In the 2016-2017 heating season, ultra-low product accounted for 85% of product supplied. With Massachusetts, Rhode Island, Vermont, Connecticut, Maine, and New Hampshire all moving to this standard next year (according to the New England Fuel Institute, see the July issue of Oil & Energy), this share is set to increase substantially. Only Pennsylvania and Maryland will be working with the low sulfur (15-500ppm) specification next year, as things stand at the time of this writing. All other states in the region will have returned to having a cleaner hedge with the NYMEX HO futures contract, as they had early in the decade. That being said, the NYMEX contract has been very tightly correlated with Platts New York Harbor barge prices among the different categories. For June 2014 through July 26, 2017, the correlation between high sulfur heating oil barge prices and the front-month futures contract is 99.54%, tightening to 99.61% for ultra-low sulfur heating oil, and to 99.66% for ULSD. Low sulfur is also tightly correlated, and less so than ULSD; from October 2016 to July 26, 2017, the LSHO correlation to NYMEX HO was 92.39%, below the 94.75% ULSD correlation and the 92.55% ULSHO correlation.

As the off-road distillate market on the East Coast converges to the same ultra-low sulfur standard that exists for on-road diesel, and to the contract specification for NYMEX HO futures, paper hedges are set to become tighter for a number of states, and the uniformity should ease logistical burdens and improve product availability, all else equal, as the need to store and transport multiple grades is removed and the same product is used in more markets.
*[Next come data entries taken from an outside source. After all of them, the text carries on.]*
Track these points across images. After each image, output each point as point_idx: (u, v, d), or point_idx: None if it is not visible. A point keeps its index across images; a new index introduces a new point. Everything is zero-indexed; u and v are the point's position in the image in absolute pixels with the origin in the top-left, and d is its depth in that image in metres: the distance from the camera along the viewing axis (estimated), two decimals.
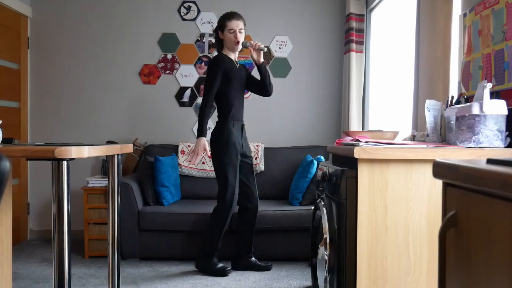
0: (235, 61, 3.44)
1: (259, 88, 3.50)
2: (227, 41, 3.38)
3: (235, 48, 3.39)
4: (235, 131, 3.37)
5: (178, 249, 3.70)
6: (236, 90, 3.39)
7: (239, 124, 3.42)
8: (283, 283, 3.20)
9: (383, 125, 3.96)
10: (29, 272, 3.42)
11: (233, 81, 3.36)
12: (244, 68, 3.53)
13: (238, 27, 3.35)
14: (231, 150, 3.32)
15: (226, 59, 3.37)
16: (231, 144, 3.32)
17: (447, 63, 2.53)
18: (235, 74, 3.38)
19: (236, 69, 3.40)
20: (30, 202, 4.56)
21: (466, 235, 0.93)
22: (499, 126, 1.91)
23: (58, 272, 1.90)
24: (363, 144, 1.95)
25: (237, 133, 3.38)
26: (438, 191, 1.91)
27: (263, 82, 3.45)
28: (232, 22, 3.35)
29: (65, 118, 4.56)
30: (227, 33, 3.36)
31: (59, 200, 1.90)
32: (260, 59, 3.39)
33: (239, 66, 3.46)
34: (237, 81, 3.39)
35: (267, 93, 3.50)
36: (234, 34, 3.35)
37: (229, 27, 3.35)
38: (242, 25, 3.38)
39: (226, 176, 3.31)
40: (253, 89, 3.54)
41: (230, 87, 3.35)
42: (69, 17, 4.55)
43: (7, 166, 1.39)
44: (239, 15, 3.40)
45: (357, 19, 4.20)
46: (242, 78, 3.45)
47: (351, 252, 1.98)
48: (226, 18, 3.38)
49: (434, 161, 1.02)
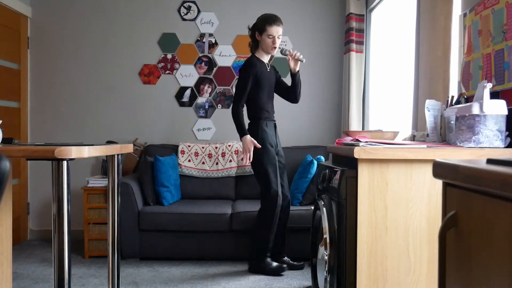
0: (267, 63, 3.45)
1: (288, 94, 3.53)
2: (264, 44, 3.36)
3: (271, 52, 3.40)
4: (269, 130, 3.38)
5: (178, 249, 3.70)
6: (267, 92, 3.40)
7: (272, 124, 3.45)
8: (283, 283, 3.20)
9: (383, 125, 3.96)
10: (29, 272, 3.42)
11: (263, 84, 3.37)
12: (274, 71, 3.53)
13: (278, 33, 3.33)
14: (268, 148, 3.33)
15: (258, 63, 3.37)
16: (267, 143, 3.33)
17: (447, 63, 2.53)
18: (266, 77, 3.39)
19: (267, 72, 3.41)
20: (30, 202, 4.56)
21: (466, 235, 0.93)
22: (499, 126, 1.91)
23: (58, 272, 1.90)
24: (363, 144, 1.95)
25: (271, 132, 3.39)
26: (438, 191, 1.91)
27: (294, 90, 3.48)
28: (273, 28, 3.31)
29: (65, 118, 4.56)
30: (265, 37, 3.33)
31: (59, 200, 1.90)
32: (297, 68, 3.41)
33: (270, 68, 3.47)
34: (268, 84, 3.40)
35: (295, 100, 3.55)
36: (273, 39, 3.33)
37: (268, 32, 3.32)
38: (281, 31, 3.36)
39: (267, 174, 3.31)
40: (281, 93, 3.57)
41: (261, 90, 3.37)
42: (69, 17, 4.55)
43: (7, 166, 1.39)
44: (280, 21, 3.36)
45: (357, 19, 4.20)
46: (272, 81, 3.47)
47: (351, 252, 1.98)
48: (267, 22, 3.32)
49: (434, 161, 1.02)
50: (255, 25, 3.40)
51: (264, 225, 3.33)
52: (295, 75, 3.43)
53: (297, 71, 3.42)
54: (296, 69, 3.41)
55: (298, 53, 3.34)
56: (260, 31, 3.36)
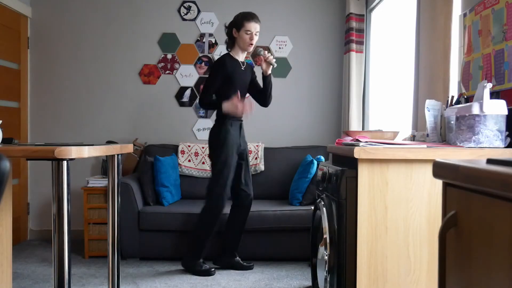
0: (242, 62, 3.44)
1: (259, 96, 3.53)
2: (241, 41, 3.35)
3: (248, 49, 3.39)
4: (233, 130, 3.36)
5: (178, 249, 3.70)
6: (237, 91, 3.38)
7: (238, 124, 3.41)
8: (283, 283, 3.20)
9: (383, 125, 3.96)
10: (29, 272, 3.42)
11: (235, 83, 3.35)
12: (250, 69, 3.52)
13: (255, 29, 3.33)
14: (228, 150, 3.31)
15: (230, 61, 3.35)
16: (228, 145, 3.31)
17: (447, 63, 2.53)
18: (239, 76, 3.37)
19: (240, 71, 3.39)
20: (30, 202, 4.56)
21: (466, 235, 0.93)
22: (499, 126, 1.91)
23: (58, 272, 1.90)
24: (363, 144, 1.95)
25: (234, 132, 3.37)
26: (438, 191, 1.91)
27: (264, 93, 3.47)
28: (251, 24, 3.31)
29: (65, 118, 4.56)
30: (243, 34, 3.33)
31: (59, 200, 1.90)
32: (268, 71, 3.40)
33: (245, 66, 3.45)
34: (240, 83, 3.39)
35: (264, 104, 3.54)
36: (250, 36, 3.33)
37: (246, 28, 3.31)
38: (259, 28, 3.37)
39: (219, 176, 3.31)
40: (252, 94, 3.57)
41: (231, 89, 3.34)
42: (69, 17, 4.55)
43: (7, 166, 1.39)
44: (258, 18, 3.37)
45: (357, 19, 4.20)
46: (246, 80, 3.46)
47: (351, 252, 1.98)
48: (245, 18, 3.33)
49: (434, 161, 1.02)
50: (232, 22, 3.40)
51: (203, 225, 3.34)
52: (266, 78, 3.43)
53: (269, 74, 3.42)
54: (267, 72, 3.40)
55: (271, 56, 3.35)
56: (237, 27, 3.35)
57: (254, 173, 4.23)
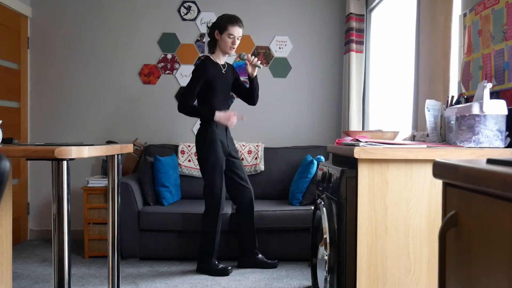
0: (222, 64, 3.45)
1: (245, 96, 3.56)
2: (223, 44, 3.36)
3: (229, 53, 3.40)
4: (219, 131, 3.37)
5: (178, 249, 3.70)
6: (220, 94, 3.40)
7: (223, 126, 3.42)
8: (283, 283, 3.20)
9: (383, 125, 3.96)
10: (29, 272, 3.42)
11: (217, 87, 3.36)
12: (231, 70, 3.53)
13: (238, 34, 3.35)
14: (216, 150, 3.33)
15: (211, 65, 3.36)
16: (216, 144, 3.33)
17: (447, 63, 2.53)
18: (220, 79, 3.38)
19: (221, 74, 3.40)
20: (30, 202, 4.56)
21: (466, 235, 0.93)
22: (499, 126, 1.91)
23: (58, 272, 1.90)
24: (363, 144, 1.95)
25: (221, 133, 3.38)
26: (438, 191, 1.91)
27: (252, 94, 3.50)
28: (235, 28, 3.33)
29: (65, 118, 4.56)
30: (226, 37, 3.34)
31: (59, 200, 1.90)
32: (254, 73, 3.43)
33: (226, 68, 3.46)
34: (222, 86, 3.40)
35: (252, 103, 3.57)
36: (233, 40, 3.34)
37: (230, 31, 3.32)
38: (241, 33, 3.38)
39: (211, 177, 3.33)
40: (238, 94, 3.60)
41: (214, 93, 3.36)
42: (69, 17, 4.55)
43: (7, 166, 1.40)
44: (241, 22, 3.39)
45: (357, 19, 4.20)
46: (228, 82, 3.47)
47: (351, 252, 1.98)
48: (229, 21, 3.33)
49: (434, 161, 1.02)
50: (215, 24, 3.39)
51: (208, 227, 3.36)
52: (252, 80, 3.45)
53: (255, 76, 3.44)
54: (253, 74, 3.43)
55: (255, 59, 3.36)
56: (220, 30, 3.35)
57: (254, 173, 4.23)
The information provided in this market update is general market commentary provided solely for educational and informational purposes. The information was obtained from sources believed to be reliable, but we do not guarantee its accuracy. No statement within the update should be construed as a recommendation, solicitation or offer to buy or sell any futures or options on futures or to otherwise provide investment advice. Any use of the information provided in this update is at your own risk.